The analysts went on to note in the report that a regional supply glut may persist due to weakening regional demand and prices.
“Diesel inventory levels in Singapore continue to rise, supported by increased inflows from the region,” they said.
“Data from Singapore International Enterprise indicates that middle distillate stocks, mainly comprising diesel, remained historically high since 2021 staying above 10 million barrels in the second week of September 2024,” they added.
“Consequently, average Asian diesel crack spreads have fallen to below $9.7 per barrel in the third week of August from a peak of $34 per barrel in January 2023,” they continued.
“We expect Asian diesel crack spreads to remain under downward pressure as long as oversupply continues to persist,” they said.
The analysts went on to state that upside risks to diesel prices could only be supported by lowering refinery utilization rates and diesel production cuts across the refining industry.
Indonesia Oil, Diesel Demand
In a separate BMI report sent to Rigzone by the Fitch Group back in August, BMI analysts said they had revised down their forecast for Indonesia’s oil demand growth, “considering the potential loss in diesel demand due to fuel substitution in the power and industrial sectors”.
“Indonesia’s long-term fuel demand growth is expected to slow as the government seeks to diversify away from fossil fuels,” the analysts stated in that report.
“We now project demand growth to average two percent year on year over the three years to 2026, down from the previous forecast of three percent,” they added.
“Refined fuel consumption in 2024 will remain supported by sustained demand for diesel, gasoline, LPG, and jet fuel,” they continued.
“However, the pace of fuel demand growth is expected to decelerate as the government implements measures such as increasing natural gas supplies for the power industry to promote energy transition and reducing fuel demand growth by cutting fuel subsidies,” they went on to state.
The analysts also highlighted in that report that the growing use of biofuels in the transport sector will erode demand for refinery diesel, “undermining long-term prospects for fuel demand growth”.
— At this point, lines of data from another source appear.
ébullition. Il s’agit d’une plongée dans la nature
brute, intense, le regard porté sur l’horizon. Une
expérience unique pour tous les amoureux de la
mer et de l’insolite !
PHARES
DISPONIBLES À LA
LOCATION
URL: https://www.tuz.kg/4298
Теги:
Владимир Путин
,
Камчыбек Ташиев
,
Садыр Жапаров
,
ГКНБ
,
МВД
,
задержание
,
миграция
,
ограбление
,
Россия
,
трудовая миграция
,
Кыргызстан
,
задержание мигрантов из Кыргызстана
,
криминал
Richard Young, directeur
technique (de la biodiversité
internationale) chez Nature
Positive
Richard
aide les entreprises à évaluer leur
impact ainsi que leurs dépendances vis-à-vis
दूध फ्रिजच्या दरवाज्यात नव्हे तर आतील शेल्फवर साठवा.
“We project Indonesia’s total fuel consumption to remain relatively stable at around 1.70 - 1.76 million barrels per day from 2024 to 2026,” the analysts added.
Global Diesel Price
In another BMI report sent to Rigzone by the Fitch Group back in July, BMI analysts revealed that they had revised their average global diesel price forecast downward, “reflecting ample supply-side fundamentals”.
“We project the global diesel price for 2024 to average $96 per barrel versus $115 per barrel in our previous quarterly forecast,” the analysts said in that report.
“We anticipate diesel prices to head lower in Q3 2024 before picking up in Q4 2024 when winter sets in. However, we remain bearish on prices for 2024 since incremental seasonal demand growth will not be sufficient to ease the global supply glut,” they added.
“Our bearish outlook is supported by the continued slowdown in the world’s largest European diesel market and structural weakness in U.S. diesel consumption. Weakening diesel prices across three key trading regions in the first half of 2024 suggest the market remains oversupplied,” they continued.
“There are limited prospects for a strong recovery in diesel prices in Q3 and Q4 2024 as oversupply will continue to drag on prices unless refiners respond by cutting production,” they went on to state.